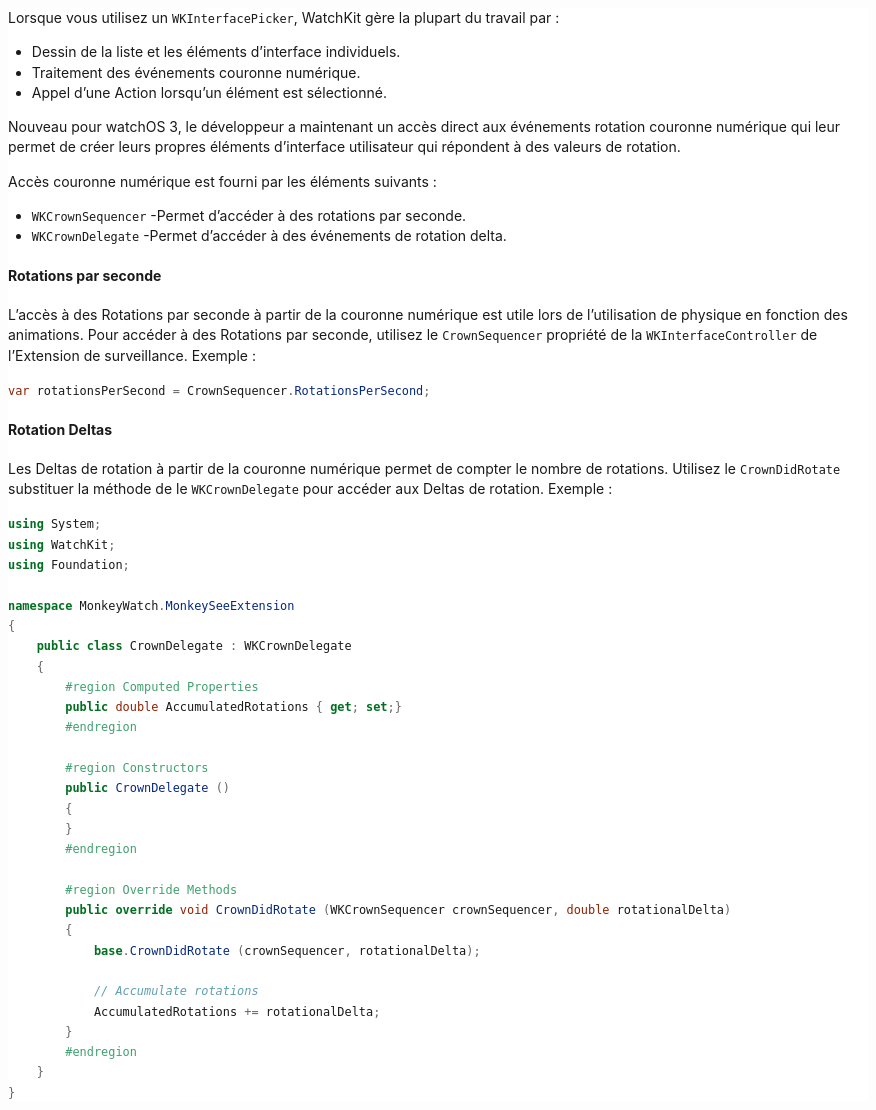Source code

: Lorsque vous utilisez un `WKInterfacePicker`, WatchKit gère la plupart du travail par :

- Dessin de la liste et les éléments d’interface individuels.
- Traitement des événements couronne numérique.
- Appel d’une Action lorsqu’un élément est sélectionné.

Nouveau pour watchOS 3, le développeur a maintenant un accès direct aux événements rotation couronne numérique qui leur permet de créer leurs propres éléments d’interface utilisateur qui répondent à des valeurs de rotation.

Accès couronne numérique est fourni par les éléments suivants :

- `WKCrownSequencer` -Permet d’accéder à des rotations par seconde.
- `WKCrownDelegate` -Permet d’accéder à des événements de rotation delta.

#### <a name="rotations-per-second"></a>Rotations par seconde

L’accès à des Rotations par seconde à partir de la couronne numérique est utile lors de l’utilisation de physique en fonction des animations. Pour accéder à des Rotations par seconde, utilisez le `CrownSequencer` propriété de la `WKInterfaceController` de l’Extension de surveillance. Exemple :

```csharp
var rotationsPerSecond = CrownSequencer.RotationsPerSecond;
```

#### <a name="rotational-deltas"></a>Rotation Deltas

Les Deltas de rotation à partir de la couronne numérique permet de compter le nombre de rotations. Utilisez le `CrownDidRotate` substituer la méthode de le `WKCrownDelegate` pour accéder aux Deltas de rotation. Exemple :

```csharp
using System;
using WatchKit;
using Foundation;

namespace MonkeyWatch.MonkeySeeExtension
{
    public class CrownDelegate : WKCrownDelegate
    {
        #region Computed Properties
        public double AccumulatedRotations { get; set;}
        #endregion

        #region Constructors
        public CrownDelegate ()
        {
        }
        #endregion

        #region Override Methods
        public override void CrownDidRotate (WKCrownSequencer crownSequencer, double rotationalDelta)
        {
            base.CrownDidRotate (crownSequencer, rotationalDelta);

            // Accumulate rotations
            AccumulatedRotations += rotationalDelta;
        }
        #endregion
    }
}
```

...

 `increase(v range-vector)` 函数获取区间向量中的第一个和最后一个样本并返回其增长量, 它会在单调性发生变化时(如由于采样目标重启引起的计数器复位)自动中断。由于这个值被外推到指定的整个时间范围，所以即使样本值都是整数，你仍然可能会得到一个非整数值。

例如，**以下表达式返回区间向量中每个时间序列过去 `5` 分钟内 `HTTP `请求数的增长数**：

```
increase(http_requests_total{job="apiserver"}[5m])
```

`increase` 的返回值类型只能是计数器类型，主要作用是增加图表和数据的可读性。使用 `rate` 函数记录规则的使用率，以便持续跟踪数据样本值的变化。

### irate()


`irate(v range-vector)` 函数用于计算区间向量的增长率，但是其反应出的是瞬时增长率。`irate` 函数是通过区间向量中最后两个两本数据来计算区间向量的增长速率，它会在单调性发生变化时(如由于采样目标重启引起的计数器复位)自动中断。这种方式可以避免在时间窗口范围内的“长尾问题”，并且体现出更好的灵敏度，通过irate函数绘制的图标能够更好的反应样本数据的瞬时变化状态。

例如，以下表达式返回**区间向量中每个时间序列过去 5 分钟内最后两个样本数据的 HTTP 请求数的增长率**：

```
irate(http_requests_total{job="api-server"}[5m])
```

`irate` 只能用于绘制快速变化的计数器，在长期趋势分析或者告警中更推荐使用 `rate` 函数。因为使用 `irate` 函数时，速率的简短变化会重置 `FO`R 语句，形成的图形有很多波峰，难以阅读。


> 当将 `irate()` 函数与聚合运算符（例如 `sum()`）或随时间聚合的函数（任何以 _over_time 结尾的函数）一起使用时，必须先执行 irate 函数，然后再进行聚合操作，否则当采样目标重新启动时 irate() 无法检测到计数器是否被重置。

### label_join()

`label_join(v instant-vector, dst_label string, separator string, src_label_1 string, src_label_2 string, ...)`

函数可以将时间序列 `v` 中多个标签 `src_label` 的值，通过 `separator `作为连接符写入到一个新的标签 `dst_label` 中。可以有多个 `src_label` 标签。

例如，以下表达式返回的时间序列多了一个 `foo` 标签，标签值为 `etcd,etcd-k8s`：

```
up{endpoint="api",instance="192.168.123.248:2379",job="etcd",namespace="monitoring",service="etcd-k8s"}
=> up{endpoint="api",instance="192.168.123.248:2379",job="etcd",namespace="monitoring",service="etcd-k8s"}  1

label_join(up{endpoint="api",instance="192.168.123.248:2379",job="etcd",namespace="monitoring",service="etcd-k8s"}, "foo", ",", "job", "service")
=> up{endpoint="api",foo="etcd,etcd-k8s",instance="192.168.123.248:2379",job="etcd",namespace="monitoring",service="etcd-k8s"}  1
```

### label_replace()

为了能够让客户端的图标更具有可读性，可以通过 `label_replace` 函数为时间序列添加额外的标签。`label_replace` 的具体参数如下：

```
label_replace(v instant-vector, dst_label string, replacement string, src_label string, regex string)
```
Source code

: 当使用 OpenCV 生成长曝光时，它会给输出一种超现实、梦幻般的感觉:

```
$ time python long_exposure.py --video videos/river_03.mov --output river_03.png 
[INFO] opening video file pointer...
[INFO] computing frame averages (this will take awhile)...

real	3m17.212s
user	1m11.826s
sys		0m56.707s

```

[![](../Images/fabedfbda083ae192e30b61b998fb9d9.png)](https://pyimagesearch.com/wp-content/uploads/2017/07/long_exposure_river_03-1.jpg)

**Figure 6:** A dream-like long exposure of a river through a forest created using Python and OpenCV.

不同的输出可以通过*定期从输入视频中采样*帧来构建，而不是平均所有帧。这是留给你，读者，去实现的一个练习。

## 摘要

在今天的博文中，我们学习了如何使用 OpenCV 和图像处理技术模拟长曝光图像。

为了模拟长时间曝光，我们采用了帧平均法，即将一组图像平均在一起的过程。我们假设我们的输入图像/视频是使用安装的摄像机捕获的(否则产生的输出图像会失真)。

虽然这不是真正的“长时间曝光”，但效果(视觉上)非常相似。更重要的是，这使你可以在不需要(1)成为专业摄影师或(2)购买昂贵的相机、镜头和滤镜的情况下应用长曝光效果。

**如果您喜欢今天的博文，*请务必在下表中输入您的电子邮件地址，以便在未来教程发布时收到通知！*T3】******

--

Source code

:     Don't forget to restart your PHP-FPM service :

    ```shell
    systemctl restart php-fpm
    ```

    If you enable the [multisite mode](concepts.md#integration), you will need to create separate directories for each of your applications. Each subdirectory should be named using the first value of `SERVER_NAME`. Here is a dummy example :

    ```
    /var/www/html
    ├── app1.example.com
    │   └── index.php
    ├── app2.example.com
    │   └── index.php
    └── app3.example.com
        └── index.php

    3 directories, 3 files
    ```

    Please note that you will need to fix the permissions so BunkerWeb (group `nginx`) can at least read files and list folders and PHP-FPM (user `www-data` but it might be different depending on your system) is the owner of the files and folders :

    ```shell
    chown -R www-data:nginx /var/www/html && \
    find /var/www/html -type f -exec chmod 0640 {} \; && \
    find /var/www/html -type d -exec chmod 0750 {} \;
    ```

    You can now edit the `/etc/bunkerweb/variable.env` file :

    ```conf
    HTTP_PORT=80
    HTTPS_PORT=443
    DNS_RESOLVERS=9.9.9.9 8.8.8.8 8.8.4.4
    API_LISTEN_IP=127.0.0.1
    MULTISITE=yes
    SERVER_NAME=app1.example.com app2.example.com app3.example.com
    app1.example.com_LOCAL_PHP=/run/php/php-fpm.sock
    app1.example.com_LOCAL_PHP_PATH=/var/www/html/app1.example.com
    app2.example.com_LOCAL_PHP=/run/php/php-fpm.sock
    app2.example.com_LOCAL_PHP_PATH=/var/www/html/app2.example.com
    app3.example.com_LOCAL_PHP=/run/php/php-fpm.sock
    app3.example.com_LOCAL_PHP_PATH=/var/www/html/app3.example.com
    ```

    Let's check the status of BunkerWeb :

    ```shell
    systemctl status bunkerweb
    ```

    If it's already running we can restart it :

DESCRIPTION OF THE TASK:
Say how many lines of the material hold the string "WKCrownDelegate". Nothing else should be written.

SOLVED EXERCISE:
3